> _Data provided_:

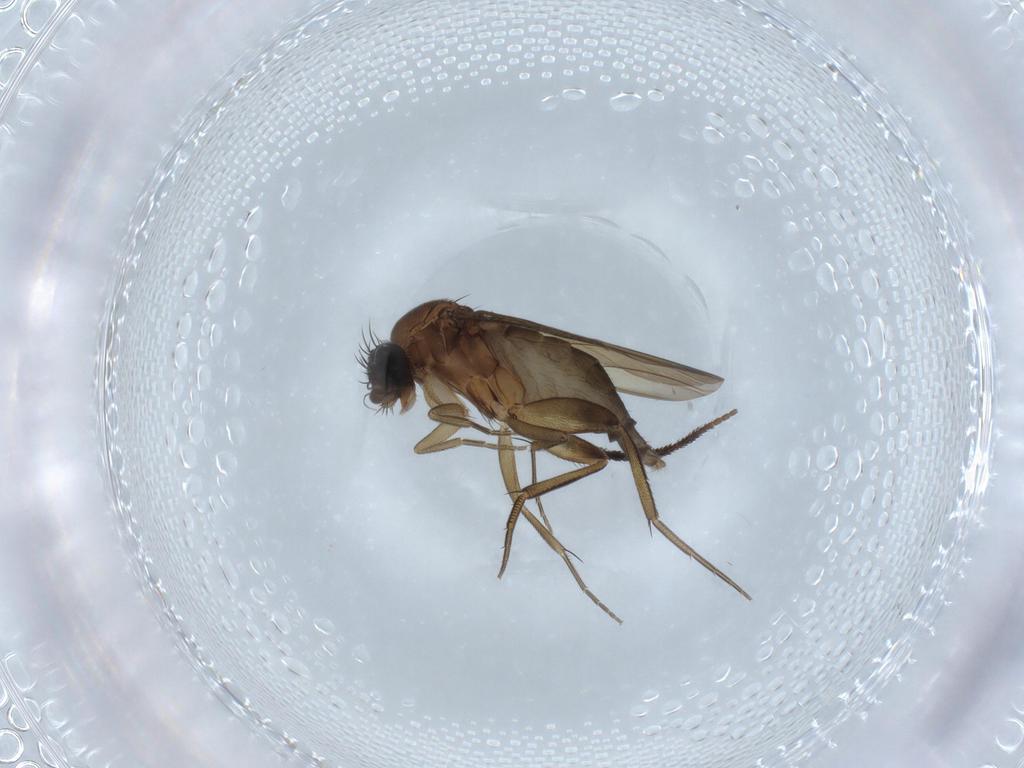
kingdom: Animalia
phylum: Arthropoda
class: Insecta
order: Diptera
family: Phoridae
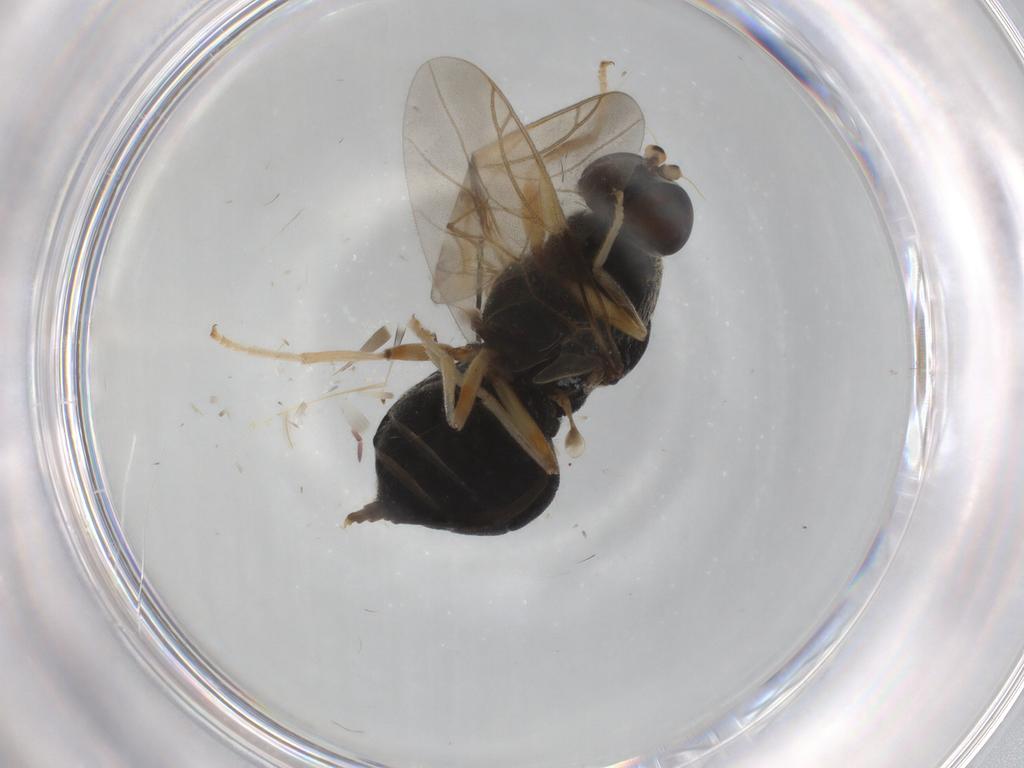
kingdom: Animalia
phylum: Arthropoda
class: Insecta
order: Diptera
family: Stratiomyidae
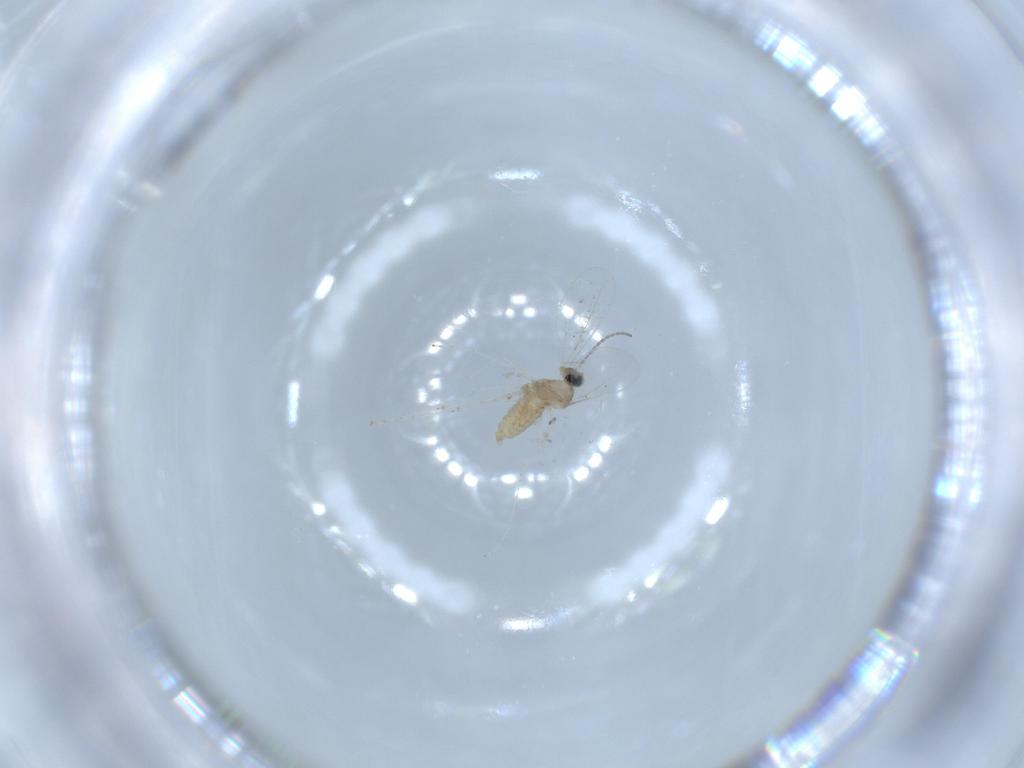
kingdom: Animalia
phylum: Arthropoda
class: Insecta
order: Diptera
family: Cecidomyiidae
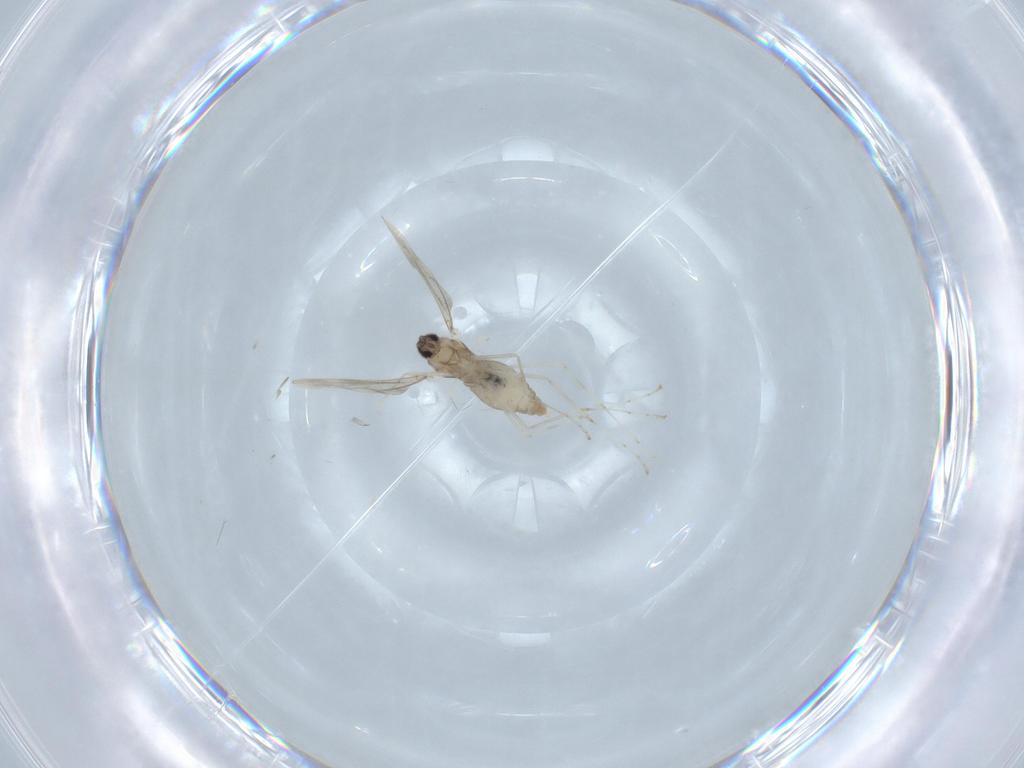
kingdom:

> _Problem to work on_: Please copy out the part of the items that opens with the line containing "family: Phoridae" and runs through the end of the items, both ends included. Leave the pictures out of your copy.

> _Result_:
family: Phoridae
kingdom: Animalia
phylum: Arthropoda
class: Insecta
order: Diptera
family: Stratiomyidae
kingdom: Animalia
phylum: Arthropoda
class: Insecta
order: Diptera
family: Cecidomyiidae
kingdom:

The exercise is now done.